Selain sebagai ibu dan seorang istri, saya berprofesi sebagai seorang guru dengan rutinitas: hadir di ruang kelas, mengabsen kehadiran siswa, menyampaikan materi, membina, membenarkan, dan meluruskan mereka yang salah. Rutinitas tersebut sudah saya jalani kurang lebih selama tujuh tahun. Sejauh ini, semua rutinitas itu terasa ada yang kurang. Dulu semasa saya masih kuliah, dalam satu mata kuliah, dosen kami hampir setiap pertemuan selalu menunjukkan kepada kami buku-buku hasil karyanya. Maka timbul rasa kagum saya kepada beliau. Tak henti beliau juga mendorong kami untuk gemar membaca, menulis, dan menulis.

Siswa saya, mereka juga membutuhkan motivasi yang dapat menginspirasi. Meskipun motivasi dan inspirasi itu bisa dihadirkan melalui kisah dan pengalaman orang lain, tetapi saya percaya inspirasi yang bersumber dari guru mereka sendiri akan lebih menghidupkan mereka. Oleh karena itu saya juga perlu mengembangkan keterampilan untuk bisa berkarya. Itulah yang melahirkan sebuah harapan saya pada tahun ini untuk menjadi guru yang bisa menginspirasi siswa melalui tulisan.

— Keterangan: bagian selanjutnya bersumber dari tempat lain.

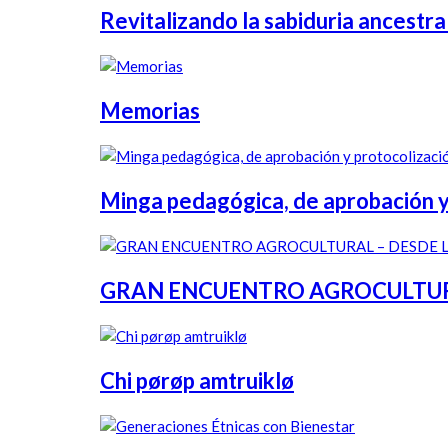
Revitalizando la sabiduria ancestral
Memorias
Minga pedagógica, de aprobación y p
GRAN ENCUENTRO AGROCULTURAL
Chi pørøp amtruiklø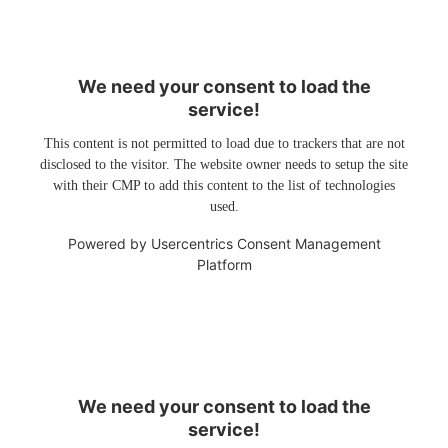
We need your consent to load the
service!
This content is not permitted to load due to trackers that are not
disclosed to the visitor. The website owner needs to setup the site
with their CMP to add this content to the list of technologies
used.
Powered by
Usercentrics Consent Management
Platform
We need your consent to load the
service!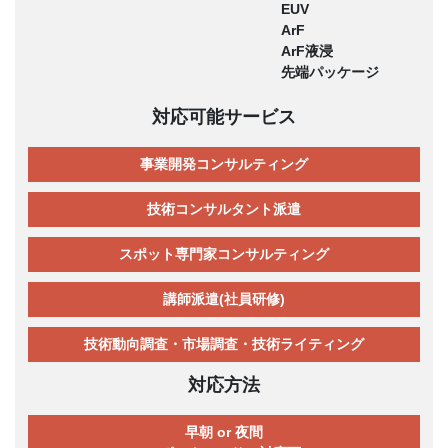
EUV
ArF
ArF液浸
先端パッケージ
対応可能サービス
事業開発コンサルティング
技術コンサルタント派遣
スポット専門家コンサルティング
講師派遣(社員研修)
技術動向調査・市場調査・技術ライティング
対応方法
早朝 or 夜間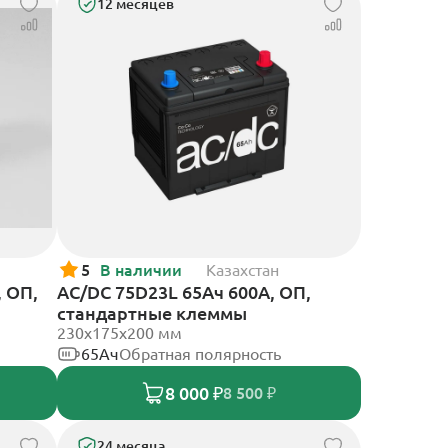
12 месяцев
5
В наличии
Казахстан
, ОП,
AC/DC 75D23L 65Ач 600А, ОП,
стандартные клеммы
230x175x200 мм
65Ач
Обратная полярность
8 000 ₽
8 500 ₽
24 месяца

Melihat minat baca siswa yang begitu rendah timbul angan-angan saya seandainya di perpustakaan sekolah terdapat buku hasil karya guru mereka sendiri barangkali mereka akan lebih tertarik untuk mengetahui isinya sehingga mereka lebih antusias untuk membaca dan mengunjungi perpustakaan. Atau barangkali sebuah koran harian memuat tulisan salah seorang guru, bisa jadi mereka akan tertarik berkunjung ke perpustakaan untuk membaca koran tersebut. Memang tidak mudah mewujudkan itu semua tetapi mulai tahun ini saya sedang berusaha untuk mendispinkan diri untuk menulis setiap hari, mengikuti kelas menulis online, mengikuti lomba menulis, dan mengirimkan tulisan ke media.

Harapan berikutnya adalah membantu mewujudkan keinginan nenek untuk pergi ke tanah suci. Bagi saya nenek tak ubahnya seperti ibu saya sendiri. Beliau adalah wanita hebat dan mandiri karena telah membesarkan ibuku dan membiayai hidupnya seorang diri. Kakek meninggalkannya dan lebih memilih hidup dengan wanita lain ketika usia ibu masih kecil. Bekerja sebagai buruh di pabrik tenun, buruh tani, berjualan kerupuk, hingga berjualan rujak dan gorengan telah dilaluinya demi menghidupi ibu, putri tunggalnya.

Rupanya nenek berjodoh dengan usaha berjualan rujak. Dari usaha kecil-kecilan itu nenek berhasil membangun warung kecil dan rumah. Sekarang pada usia yang sudah senja, mulai timbul keinginan nenek untuk berangkat umrah. Nenek tak mau berpangku tangan hanya dengan mengandalkan pemberian saya dan ibu. Hingga kini pada usia yang menginjak hampir 80 tahun, alhamdulillah nenek masih diberi kesehatan dan masih giat berjualan. Jika menuruti kebutuhan memang tidak akan ada habisnya. Usaha membantu pembiayaan nenek untuk umrah sudah saya coba pada tahun sebelumnya tetapi tidak berkelanjutan. Saya memberi bantuan ketika kondisi finansial lebih. Namun mulai tahun ini saya mengharuskan diri untuk menyisihkan penghasilan secara teratur. Semoga apa yang menjadi keinginan nenek bisa segera tercapai.